START Supplied material

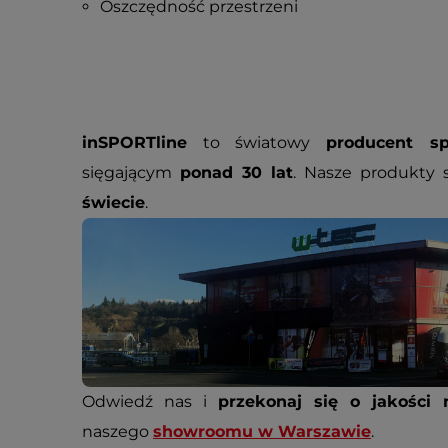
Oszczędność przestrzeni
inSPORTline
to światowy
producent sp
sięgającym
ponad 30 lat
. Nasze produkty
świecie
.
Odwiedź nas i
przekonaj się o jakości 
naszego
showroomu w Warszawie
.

END Supplied material

**Exercise directions**: In your transcription of the listing above, match each line exactly and include no pictures.

**Answer space**:
Oszczędność przestrzeni
inSPORTline
to światowy
producent sp
sięgającym
ponad 30 lat
. Nasze produkty
świecie
.
Odwiedź nas i
przekonaj się o jakości 
naszego
showroomu w Warszawie
.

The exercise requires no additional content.